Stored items
★ ★ ★ ★

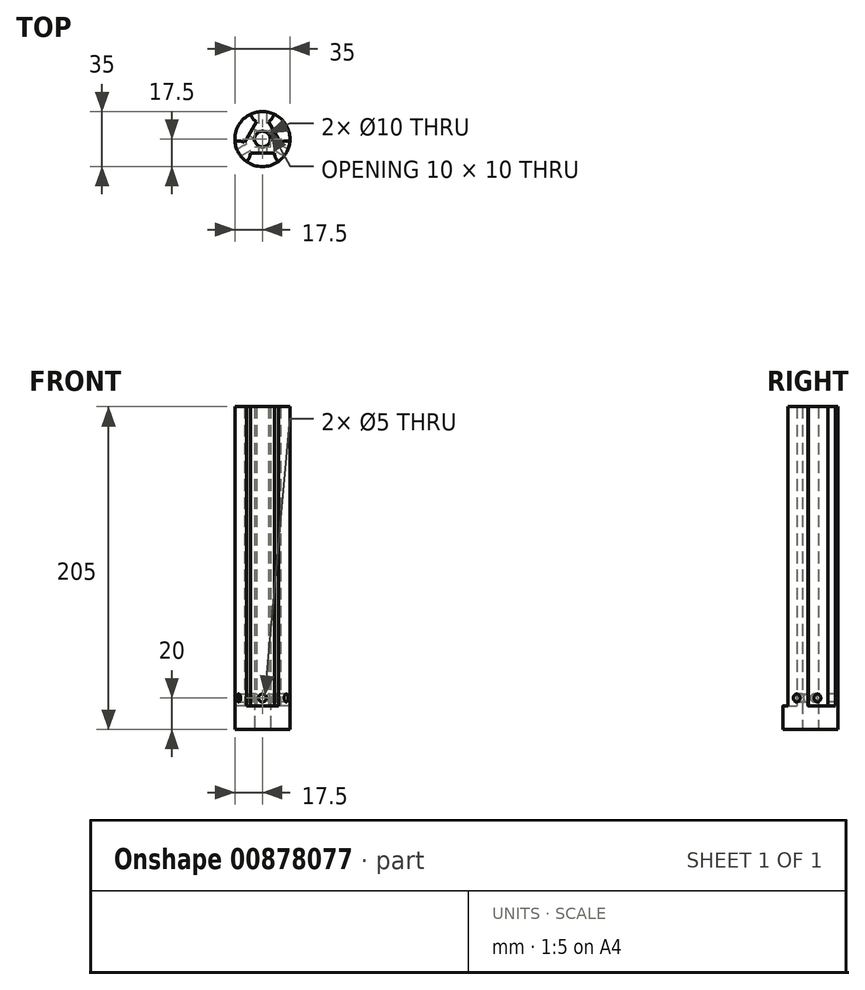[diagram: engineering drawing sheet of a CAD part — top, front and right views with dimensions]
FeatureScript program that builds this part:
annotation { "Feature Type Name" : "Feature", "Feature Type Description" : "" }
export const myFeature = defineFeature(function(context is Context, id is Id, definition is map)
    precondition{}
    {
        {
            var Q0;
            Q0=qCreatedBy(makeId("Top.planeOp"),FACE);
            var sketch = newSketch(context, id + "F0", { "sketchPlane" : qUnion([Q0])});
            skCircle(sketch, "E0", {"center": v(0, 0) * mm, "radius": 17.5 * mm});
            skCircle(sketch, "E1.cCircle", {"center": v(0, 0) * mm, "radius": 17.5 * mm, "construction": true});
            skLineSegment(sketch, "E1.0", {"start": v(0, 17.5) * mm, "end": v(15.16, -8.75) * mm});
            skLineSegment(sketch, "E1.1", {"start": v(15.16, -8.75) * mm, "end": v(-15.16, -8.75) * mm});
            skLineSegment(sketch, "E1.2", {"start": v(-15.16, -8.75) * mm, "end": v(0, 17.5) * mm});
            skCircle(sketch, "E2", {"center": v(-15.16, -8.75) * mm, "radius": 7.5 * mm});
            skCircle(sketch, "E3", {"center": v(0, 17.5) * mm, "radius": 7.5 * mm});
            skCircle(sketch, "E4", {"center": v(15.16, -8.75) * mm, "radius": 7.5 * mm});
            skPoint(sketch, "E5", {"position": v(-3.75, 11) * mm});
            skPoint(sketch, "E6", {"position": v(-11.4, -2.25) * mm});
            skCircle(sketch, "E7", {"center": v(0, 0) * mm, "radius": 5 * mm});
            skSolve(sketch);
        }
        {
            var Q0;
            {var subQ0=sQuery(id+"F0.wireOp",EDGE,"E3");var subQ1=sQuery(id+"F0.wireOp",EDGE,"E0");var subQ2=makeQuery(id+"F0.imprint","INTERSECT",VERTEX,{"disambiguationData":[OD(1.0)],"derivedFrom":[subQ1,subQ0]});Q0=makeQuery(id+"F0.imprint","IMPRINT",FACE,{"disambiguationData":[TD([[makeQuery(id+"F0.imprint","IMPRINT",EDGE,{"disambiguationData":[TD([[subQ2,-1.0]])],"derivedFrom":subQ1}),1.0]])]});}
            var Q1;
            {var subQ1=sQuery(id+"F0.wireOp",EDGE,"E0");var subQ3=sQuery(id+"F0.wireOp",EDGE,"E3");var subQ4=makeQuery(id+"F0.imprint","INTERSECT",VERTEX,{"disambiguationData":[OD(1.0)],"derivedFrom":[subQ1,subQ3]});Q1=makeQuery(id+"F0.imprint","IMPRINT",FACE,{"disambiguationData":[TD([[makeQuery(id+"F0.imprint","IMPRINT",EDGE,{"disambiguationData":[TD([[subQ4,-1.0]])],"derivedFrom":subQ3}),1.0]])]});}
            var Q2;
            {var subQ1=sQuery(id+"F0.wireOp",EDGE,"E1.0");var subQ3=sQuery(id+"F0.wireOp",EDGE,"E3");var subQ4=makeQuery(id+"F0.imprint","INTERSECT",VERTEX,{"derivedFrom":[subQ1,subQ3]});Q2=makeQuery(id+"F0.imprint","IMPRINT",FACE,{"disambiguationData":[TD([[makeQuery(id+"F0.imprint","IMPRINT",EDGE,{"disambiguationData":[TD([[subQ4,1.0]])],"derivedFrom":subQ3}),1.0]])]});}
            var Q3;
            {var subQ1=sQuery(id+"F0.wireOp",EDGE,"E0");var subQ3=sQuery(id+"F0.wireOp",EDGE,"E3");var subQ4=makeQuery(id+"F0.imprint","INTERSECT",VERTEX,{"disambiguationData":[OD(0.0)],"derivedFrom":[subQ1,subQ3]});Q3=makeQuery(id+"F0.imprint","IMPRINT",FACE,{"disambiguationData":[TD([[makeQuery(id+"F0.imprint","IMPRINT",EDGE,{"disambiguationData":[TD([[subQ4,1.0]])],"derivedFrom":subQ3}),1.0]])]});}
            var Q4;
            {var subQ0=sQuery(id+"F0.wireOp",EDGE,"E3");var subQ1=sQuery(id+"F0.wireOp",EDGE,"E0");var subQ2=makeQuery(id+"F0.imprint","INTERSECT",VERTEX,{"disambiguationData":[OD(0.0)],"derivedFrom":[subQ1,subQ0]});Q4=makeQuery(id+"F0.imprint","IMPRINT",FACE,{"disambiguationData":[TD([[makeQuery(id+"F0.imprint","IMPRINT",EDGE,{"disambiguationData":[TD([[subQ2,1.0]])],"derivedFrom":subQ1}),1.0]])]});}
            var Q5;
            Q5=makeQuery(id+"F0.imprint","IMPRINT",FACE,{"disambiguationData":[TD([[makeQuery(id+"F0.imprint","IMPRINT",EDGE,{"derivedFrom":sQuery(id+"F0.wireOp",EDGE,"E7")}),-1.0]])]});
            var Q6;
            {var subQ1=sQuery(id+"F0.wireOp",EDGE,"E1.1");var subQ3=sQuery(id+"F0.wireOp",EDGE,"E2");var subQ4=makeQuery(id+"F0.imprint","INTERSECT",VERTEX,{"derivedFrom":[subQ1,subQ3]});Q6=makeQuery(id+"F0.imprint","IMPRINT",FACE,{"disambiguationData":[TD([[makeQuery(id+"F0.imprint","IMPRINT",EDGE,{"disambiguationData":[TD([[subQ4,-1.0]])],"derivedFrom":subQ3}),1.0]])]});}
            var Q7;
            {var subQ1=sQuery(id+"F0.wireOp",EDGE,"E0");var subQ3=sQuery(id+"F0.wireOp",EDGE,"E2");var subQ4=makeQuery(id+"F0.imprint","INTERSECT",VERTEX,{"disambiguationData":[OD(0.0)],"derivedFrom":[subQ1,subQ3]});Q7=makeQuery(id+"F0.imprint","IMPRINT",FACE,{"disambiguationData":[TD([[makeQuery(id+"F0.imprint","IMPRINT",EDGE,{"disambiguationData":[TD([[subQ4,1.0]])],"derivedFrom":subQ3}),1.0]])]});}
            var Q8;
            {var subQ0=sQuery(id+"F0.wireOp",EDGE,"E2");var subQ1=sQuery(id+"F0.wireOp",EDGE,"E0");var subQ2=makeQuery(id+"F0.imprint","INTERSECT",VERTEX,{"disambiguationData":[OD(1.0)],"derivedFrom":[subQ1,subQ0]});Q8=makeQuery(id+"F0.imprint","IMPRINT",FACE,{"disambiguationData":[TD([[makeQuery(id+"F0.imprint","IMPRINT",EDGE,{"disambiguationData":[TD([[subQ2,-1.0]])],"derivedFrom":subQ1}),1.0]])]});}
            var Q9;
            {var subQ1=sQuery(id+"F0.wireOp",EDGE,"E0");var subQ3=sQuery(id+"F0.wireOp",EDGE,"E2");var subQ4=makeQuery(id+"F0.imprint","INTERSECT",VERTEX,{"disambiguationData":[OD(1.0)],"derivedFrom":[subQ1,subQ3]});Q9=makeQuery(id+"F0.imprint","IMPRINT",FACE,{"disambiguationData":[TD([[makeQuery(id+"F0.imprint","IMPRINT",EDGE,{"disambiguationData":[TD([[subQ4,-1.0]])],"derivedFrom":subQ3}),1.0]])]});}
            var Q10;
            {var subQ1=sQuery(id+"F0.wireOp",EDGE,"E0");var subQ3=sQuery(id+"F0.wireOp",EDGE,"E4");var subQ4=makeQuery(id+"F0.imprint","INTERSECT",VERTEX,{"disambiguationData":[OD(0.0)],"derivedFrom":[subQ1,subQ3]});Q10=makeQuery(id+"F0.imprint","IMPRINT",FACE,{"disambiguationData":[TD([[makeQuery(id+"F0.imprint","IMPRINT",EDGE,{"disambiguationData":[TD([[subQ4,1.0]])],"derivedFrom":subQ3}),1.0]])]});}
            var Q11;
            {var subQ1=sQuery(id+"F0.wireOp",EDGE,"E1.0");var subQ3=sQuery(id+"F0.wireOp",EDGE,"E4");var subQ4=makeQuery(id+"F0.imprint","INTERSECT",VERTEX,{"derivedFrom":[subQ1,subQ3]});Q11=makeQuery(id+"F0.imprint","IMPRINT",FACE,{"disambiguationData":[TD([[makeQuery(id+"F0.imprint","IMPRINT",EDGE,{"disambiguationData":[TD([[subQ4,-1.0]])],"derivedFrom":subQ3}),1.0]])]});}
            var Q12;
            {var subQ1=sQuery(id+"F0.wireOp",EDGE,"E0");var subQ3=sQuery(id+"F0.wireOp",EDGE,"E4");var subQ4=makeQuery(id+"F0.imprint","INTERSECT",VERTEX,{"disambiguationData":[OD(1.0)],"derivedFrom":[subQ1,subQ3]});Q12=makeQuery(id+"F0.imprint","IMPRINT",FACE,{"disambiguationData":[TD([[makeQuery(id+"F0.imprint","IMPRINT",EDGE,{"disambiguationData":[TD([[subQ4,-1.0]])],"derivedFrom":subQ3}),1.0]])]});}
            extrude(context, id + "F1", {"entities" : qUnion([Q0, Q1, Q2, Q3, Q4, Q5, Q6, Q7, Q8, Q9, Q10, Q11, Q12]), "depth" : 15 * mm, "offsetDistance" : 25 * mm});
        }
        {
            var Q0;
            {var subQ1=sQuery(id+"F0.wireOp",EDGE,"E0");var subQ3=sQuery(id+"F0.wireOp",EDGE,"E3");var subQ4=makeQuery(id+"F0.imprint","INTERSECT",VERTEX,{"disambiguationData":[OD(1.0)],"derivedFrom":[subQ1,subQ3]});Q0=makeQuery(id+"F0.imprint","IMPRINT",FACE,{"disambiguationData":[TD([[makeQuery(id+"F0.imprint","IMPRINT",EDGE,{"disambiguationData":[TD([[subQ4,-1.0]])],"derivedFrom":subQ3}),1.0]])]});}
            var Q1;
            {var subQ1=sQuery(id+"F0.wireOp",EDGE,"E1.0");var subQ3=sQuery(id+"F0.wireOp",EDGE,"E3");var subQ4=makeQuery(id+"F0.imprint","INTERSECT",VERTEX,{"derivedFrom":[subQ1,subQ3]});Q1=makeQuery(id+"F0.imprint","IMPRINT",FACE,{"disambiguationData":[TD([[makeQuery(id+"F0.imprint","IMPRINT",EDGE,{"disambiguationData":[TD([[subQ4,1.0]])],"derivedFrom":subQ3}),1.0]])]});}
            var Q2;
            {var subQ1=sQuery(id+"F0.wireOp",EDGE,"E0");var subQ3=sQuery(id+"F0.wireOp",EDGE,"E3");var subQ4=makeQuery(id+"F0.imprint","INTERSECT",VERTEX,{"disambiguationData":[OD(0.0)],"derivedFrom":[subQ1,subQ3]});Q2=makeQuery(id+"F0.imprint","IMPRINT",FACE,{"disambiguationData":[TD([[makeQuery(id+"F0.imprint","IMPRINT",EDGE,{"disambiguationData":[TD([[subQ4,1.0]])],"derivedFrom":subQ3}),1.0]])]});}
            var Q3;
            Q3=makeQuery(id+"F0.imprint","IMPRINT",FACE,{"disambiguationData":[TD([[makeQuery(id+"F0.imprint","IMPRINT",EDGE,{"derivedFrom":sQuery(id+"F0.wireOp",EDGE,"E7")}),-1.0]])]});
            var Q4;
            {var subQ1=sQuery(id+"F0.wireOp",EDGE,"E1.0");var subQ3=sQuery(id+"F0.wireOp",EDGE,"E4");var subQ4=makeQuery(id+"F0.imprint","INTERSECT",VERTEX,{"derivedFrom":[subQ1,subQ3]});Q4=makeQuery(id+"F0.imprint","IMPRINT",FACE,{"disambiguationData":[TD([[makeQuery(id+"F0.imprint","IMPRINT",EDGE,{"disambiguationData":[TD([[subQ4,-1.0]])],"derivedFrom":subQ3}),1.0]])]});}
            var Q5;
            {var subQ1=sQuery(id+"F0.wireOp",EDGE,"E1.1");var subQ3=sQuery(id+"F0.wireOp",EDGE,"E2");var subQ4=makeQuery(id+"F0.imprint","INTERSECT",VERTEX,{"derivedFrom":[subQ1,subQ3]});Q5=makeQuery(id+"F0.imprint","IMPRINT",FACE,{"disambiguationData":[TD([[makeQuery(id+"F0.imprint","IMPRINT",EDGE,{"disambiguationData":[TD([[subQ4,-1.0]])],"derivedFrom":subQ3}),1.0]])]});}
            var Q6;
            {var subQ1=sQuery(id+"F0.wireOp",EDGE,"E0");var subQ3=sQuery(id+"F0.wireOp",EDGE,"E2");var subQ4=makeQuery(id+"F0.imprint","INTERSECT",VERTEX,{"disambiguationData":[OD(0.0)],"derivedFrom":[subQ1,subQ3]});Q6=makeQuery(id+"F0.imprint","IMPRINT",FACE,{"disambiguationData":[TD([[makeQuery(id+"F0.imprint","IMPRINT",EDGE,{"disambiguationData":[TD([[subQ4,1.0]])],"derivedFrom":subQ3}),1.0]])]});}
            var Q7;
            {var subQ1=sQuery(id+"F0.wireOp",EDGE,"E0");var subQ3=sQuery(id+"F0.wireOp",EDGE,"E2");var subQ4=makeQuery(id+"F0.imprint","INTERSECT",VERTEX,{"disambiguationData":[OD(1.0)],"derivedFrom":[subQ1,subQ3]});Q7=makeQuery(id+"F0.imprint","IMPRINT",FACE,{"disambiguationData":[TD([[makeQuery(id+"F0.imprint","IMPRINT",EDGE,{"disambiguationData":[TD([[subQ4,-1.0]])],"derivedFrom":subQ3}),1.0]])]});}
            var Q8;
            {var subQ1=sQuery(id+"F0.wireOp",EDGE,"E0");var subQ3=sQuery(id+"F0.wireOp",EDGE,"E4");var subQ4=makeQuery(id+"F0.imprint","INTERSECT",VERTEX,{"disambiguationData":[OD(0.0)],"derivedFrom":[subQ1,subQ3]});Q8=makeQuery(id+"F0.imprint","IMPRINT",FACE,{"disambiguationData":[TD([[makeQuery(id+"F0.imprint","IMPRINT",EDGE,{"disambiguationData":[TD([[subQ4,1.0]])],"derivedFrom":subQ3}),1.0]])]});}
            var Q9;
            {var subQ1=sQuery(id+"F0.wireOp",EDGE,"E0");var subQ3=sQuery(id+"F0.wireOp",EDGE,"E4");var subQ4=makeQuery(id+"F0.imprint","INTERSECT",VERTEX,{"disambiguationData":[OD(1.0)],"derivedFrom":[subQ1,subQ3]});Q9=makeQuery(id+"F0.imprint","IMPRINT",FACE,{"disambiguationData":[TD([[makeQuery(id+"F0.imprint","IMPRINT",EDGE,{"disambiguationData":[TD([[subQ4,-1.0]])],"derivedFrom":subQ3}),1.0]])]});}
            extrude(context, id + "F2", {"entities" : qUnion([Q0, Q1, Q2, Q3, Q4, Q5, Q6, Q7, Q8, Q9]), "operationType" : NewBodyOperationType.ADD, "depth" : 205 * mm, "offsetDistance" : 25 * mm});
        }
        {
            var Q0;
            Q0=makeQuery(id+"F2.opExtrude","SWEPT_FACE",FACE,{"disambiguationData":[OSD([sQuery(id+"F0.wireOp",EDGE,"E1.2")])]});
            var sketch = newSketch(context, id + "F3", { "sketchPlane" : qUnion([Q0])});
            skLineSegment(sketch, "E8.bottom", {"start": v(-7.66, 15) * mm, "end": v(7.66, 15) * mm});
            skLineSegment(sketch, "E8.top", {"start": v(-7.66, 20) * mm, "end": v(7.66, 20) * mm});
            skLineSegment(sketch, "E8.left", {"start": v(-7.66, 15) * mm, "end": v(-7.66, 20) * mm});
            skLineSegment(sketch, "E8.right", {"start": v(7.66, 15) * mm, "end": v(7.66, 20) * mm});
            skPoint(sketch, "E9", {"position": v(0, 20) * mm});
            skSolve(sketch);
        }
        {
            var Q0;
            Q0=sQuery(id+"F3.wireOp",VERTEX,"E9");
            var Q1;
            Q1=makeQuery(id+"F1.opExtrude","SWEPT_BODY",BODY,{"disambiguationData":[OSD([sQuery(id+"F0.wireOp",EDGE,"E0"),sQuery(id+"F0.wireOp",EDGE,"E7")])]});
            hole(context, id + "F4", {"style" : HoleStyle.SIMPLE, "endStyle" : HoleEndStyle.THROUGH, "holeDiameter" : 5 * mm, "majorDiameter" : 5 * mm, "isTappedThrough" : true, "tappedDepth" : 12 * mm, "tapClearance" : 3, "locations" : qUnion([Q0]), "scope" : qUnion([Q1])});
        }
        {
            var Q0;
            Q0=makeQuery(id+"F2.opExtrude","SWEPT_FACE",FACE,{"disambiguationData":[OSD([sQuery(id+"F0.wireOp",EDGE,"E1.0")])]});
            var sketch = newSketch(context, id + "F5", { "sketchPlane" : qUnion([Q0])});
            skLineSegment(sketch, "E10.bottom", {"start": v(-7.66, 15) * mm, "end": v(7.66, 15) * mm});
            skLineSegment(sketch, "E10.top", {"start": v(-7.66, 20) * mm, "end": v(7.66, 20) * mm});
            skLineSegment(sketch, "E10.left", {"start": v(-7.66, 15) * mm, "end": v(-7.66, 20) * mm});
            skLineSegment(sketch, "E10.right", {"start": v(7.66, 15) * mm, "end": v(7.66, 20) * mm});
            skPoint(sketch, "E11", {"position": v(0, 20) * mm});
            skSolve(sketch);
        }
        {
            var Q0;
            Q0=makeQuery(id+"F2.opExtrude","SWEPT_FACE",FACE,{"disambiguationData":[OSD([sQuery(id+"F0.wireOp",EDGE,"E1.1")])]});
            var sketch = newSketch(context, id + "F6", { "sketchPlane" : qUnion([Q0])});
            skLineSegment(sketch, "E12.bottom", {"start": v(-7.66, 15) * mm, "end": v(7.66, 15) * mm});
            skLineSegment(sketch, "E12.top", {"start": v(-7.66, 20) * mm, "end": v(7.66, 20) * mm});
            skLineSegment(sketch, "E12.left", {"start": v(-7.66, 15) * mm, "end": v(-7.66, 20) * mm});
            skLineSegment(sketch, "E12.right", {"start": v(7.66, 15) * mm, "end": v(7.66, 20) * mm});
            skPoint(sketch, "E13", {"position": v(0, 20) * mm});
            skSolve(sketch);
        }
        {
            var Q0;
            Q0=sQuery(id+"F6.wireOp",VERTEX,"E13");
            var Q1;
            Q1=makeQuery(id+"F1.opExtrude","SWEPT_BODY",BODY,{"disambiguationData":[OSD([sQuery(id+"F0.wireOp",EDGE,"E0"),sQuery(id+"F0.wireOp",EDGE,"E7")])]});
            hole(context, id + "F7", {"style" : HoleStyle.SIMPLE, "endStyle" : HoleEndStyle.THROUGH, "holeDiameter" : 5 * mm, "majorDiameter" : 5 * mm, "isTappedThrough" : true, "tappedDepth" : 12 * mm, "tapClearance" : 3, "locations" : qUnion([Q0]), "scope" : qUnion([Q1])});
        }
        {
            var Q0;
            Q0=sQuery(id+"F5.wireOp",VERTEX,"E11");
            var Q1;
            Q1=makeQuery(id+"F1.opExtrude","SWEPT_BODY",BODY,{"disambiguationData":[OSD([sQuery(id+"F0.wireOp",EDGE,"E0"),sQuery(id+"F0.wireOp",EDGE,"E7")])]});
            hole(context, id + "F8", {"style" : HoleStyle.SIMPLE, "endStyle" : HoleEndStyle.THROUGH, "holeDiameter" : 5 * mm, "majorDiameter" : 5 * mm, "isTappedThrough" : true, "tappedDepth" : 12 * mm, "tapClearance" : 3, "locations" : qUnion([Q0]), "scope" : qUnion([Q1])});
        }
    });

★ ★ ★ ★

_Exercise brief_
Rewrite the data from its start up to and including the line with "v(-11.4, -2.25) *", replacing "skCircle" with "skArc" and keeping everything else the same. Leave the pictures out.

_Solution to the problem_
[diagram: engineering drawing sheet of a CAD part — top, front and right views with dimensions]
FeatureScript program that builds this part:
annotation { "Feature Type Name" : "Feature", "Feature Type Description" : "" }
export const myFeature = defineFeature(function(context is Context, id is Id, definition is map)
    precondition{}
    {
        {
            var Q0;
            Q0=qCreatedBy(makeId("Top.planeOp"),FACE);
            var sketch = newSketch(context, id + "F0", { "sketchPlane" : qUnion([Q0])});
            skArc(sketch, "E0", {"center": v(0, 0) * mm, "radius": 17.5 * mm});
            skArc(sketch, "E1.cCircle", {"center": v(0, 0) * mm, "radius": 17.5 * mm, "construction": true});
            skLineSegment(sketch, "E1.0", {"start": v(0, 17.5) * mm, "end": v(15.16, -8.75) * mm});
            skLineSegment(sketch, "E1.1", {"start": v(15.16, -8.75) * mm, "end": v(-15.16, -8.75) * mm});
            skLineSegment(sketch, "E1.2", {"start": v(-15.16, -8.75) * mm, "end": v(0, 17.5) * mm});
            skArc(sketch, "E2", {"center": v(-15.16, -8.75) * mm, "radius": 7.5 * mm});
            skArc(sketch, "E3", {"center": v(0, 17.5) * mm, "radius": 7.5 * mm});
            skArc(sketch, "E4", {"center": v(15.16, -8.75) * mm, "radius": 7.5 * mm});
            skPoint(sketch, "E5", {"position": v(-3.75, 11) * mm});
            skPoint(sketch, "E6", {"position": v(-11.4, -2.25) * mm});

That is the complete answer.